Filter out all lines without the word "building" from the data below, please, and copy the rest.

** Opening Recorded data block **

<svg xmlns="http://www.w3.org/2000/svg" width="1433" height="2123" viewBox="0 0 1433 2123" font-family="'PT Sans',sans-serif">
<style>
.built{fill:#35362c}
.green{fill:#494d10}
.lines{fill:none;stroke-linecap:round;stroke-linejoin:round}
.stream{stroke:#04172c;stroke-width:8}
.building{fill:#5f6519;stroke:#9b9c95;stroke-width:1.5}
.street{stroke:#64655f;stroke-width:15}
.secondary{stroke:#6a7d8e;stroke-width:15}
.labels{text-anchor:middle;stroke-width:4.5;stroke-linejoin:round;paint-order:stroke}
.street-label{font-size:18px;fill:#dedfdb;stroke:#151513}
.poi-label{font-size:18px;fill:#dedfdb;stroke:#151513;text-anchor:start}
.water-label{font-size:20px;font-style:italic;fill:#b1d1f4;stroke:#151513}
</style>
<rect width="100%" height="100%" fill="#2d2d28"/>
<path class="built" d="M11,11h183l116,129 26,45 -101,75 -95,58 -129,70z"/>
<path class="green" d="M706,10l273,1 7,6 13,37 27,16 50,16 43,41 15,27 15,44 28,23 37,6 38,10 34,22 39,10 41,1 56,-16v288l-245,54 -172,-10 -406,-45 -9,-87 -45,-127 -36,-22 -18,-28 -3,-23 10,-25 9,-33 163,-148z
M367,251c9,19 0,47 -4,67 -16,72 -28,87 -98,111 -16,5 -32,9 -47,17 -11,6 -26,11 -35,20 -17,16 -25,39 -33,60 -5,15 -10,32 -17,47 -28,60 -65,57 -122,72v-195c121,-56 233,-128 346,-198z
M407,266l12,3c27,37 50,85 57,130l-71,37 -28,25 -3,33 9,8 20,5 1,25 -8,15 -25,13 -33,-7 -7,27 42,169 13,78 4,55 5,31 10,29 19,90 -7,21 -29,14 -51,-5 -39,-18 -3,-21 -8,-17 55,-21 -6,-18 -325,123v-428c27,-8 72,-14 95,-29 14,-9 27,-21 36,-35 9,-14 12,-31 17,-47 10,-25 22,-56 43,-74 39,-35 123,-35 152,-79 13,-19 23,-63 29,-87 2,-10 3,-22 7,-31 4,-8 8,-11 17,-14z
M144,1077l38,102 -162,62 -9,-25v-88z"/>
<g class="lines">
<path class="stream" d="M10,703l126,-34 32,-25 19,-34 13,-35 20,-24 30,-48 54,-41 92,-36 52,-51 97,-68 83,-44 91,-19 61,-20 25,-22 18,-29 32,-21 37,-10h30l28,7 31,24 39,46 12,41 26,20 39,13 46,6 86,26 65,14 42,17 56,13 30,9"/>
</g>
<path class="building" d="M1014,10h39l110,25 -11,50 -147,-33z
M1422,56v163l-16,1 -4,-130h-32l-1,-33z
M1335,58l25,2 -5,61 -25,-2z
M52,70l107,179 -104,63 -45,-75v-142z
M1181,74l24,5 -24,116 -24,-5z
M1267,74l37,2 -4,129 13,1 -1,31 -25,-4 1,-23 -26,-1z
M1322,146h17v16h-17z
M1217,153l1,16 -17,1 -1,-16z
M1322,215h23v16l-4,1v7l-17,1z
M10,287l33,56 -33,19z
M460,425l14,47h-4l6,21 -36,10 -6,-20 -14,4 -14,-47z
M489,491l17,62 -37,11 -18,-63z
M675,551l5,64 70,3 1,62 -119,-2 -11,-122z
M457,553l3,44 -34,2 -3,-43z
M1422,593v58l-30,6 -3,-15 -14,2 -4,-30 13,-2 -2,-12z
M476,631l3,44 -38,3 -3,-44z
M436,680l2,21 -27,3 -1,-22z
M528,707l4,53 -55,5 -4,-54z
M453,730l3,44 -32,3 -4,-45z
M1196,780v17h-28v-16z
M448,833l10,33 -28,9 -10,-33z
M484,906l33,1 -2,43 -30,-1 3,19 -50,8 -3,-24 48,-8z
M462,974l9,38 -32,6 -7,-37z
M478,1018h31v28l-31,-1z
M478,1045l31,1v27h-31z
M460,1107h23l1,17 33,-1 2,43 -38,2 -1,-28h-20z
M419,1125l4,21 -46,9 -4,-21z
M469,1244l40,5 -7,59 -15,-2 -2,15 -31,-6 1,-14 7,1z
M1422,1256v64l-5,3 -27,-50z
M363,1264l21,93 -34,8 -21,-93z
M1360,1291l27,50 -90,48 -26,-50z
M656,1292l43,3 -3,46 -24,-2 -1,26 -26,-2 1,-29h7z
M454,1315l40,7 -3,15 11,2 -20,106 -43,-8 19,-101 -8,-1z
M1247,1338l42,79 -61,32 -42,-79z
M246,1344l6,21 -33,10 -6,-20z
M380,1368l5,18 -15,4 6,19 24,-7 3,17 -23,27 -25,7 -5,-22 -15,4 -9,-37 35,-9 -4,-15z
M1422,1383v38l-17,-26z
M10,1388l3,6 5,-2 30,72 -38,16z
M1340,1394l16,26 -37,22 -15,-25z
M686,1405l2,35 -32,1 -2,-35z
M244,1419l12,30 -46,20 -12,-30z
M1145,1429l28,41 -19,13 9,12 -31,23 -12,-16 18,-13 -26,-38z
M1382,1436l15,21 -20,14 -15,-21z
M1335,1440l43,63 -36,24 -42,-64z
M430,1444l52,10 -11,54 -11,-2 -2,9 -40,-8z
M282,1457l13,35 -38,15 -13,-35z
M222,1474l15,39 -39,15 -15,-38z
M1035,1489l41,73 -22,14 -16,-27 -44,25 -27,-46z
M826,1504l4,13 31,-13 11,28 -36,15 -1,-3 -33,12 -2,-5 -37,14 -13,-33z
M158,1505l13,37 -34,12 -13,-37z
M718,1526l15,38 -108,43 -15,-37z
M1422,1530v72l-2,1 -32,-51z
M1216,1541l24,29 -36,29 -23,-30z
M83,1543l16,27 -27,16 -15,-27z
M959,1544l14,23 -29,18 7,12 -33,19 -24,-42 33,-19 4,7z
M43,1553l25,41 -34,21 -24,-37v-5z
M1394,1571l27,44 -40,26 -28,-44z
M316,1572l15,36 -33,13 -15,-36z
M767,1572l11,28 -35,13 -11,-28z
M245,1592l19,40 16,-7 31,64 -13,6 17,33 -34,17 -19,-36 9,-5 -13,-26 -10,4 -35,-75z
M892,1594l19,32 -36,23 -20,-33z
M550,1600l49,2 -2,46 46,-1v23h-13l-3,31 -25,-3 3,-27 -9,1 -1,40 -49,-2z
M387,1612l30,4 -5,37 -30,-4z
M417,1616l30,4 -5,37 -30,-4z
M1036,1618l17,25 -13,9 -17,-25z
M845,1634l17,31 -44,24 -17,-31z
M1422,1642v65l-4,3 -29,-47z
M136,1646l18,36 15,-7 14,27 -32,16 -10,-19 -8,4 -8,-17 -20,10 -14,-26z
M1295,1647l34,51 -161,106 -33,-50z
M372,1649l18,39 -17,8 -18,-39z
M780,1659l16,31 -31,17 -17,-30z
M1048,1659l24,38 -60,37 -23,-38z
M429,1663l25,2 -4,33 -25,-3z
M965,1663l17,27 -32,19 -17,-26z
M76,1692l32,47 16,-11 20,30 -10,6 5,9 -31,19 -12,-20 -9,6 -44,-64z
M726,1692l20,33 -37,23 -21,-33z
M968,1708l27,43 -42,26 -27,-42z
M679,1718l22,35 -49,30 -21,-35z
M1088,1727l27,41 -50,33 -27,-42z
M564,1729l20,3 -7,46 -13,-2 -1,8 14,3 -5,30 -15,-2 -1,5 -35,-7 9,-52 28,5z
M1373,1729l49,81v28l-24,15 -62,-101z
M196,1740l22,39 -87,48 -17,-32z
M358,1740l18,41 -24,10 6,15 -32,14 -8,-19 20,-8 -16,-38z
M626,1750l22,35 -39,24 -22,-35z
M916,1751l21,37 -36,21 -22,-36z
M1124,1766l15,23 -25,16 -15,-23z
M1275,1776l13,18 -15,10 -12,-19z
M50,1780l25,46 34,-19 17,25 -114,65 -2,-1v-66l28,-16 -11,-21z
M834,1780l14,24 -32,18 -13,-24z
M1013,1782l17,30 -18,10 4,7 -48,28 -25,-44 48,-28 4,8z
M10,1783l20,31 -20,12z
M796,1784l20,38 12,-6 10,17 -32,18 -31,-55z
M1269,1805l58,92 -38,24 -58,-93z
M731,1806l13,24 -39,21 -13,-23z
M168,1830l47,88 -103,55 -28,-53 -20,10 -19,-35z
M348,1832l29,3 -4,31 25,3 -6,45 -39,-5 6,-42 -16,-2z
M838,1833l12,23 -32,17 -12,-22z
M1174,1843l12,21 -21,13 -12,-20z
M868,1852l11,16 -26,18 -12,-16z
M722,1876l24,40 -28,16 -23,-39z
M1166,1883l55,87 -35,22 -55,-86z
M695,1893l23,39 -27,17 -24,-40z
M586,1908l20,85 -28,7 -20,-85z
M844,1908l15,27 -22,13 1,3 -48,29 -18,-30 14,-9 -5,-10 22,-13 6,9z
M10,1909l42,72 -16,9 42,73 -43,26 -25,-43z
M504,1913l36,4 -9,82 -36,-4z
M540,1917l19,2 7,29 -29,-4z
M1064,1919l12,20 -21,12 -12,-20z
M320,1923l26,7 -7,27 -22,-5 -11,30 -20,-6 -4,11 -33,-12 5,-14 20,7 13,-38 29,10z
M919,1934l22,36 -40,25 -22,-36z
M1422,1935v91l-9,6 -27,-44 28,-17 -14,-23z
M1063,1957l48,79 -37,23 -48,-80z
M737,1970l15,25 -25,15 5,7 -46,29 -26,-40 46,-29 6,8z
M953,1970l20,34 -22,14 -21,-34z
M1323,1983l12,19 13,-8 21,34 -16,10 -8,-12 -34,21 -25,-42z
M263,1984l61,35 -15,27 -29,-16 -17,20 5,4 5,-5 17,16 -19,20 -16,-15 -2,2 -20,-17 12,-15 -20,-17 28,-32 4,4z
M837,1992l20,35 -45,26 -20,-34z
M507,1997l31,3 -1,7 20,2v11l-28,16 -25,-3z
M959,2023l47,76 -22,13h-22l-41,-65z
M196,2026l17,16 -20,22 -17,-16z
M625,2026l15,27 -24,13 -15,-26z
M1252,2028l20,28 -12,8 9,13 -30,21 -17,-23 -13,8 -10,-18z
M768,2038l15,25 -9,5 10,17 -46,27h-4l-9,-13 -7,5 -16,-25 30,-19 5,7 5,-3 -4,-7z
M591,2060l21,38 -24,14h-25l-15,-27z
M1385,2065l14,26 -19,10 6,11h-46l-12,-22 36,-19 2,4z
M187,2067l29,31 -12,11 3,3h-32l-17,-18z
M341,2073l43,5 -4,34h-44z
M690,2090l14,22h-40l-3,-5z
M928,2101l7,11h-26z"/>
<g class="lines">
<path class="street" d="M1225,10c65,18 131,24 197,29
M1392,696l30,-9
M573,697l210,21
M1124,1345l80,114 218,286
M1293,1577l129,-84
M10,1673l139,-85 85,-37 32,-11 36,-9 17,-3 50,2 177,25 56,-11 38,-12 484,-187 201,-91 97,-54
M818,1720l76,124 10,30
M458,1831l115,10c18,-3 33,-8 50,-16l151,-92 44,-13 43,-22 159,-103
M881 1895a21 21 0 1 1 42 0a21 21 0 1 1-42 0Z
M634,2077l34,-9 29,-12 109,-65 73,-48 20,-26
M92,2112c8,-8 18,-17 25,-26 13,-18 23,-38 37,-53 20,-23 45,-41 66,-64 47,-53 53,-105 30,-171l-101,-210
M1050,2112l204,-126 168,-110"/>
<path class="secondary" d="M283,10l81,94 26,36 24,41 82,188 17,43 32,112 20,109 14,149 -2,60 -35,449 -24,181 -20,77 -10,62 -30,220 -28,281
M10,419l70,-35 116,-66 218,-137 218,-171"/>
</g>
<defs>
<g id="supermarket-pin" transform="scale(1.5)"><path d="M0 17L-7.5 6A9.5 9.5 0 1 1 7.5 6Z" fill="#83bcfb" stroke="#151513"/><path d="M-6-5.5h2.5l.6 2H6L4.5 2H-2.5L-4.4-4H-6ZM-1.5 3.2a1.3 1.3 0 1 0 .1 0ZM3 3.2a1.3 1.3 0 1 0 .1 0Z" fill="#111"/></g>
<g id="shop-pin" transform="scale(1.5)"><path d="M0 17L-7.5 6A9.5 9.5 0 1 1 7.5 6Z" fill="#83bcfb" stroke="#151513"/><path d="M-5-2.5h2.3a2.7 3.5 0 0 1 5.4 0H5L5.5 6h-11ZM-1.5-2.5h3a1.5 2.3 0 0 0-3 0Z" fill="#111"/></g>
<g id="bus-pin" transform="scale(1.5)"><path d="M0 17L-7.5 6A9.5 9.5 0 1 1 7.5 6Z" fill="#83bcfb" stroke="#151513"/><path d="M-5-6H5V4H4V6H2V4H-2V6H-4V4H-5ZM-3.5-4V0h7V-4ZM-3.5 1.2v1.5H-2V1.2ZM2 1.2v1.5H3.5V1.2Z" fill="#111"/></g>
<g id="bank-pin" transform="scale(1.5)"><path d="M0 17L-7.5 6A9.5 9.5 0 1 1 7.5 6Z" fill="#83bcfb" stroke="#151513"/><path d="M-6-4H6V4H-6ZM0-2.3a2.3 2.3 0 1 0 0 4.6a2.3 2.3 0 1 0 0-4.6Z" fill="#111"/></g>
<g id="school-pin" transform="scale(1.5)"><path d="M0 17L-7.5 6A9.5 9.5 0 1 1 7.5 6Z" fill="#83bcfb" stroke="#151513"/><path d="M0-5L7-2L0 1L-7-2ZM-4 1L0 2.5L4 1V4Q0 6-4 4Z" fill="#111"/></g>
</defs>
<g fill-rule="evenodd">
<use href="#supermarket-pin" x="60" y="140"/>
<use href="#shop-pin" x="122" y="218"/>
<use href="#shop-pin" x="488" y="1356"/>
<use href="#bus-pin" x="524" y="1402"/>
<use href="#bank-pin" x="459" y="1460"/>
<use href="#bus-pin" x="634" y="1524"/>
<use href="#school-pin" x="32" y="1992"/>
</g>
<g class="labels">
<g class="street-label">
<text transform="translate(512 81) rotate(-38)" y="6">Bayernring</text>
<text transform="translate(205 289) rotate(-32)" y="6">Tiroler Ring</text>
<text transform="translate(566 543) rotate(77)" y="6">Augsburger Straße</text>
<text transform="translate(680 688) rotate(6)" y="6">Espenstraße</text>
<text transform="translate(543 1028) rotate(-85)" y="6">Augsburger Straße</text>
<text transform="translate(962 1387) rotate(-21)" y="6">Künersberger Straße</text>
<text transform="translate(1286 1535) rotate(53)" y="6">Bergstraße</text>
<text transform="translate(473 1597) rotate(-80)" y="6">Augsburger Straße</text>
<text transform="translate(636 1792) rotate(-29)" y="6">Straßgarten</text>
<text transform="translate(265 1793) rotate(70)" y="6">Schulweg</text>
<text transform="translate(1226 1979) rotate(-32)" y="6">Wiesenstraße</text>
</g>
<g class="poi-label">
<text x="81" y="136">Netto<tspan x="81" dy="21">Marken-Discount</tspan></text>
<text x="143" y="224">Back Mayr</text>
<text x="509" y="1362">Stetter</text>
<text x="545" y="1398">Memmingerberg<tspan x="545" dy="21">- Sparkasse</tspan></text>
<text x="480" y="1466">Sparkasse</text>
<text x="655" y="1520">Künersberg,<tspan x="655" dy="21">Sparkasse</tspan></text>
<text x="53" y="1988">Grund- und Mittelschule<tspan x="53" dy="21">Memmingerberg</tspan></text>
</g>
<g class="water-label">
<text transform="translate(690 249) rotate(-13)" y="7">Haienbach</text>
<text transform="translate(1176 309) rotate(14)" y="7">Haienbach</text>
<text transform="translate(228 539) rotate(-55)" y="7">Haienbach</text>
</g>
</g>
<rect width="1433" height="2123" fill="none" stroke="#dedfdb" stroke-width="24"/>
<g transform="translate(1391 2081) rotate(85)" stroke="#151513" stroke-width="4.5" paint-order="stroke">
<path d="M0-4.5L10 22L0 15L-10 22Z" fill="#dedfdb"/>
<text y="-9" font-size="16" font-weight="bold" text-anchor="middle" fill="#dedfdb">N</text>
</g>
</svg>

** Closing Recorded data block **

### Exercise result
.building{fill:#5f6519;stroke:#9b9c95;stroke-width:1.5}
<path class="building" d="M1014,10h39l110,25 -11,50 -147,-33z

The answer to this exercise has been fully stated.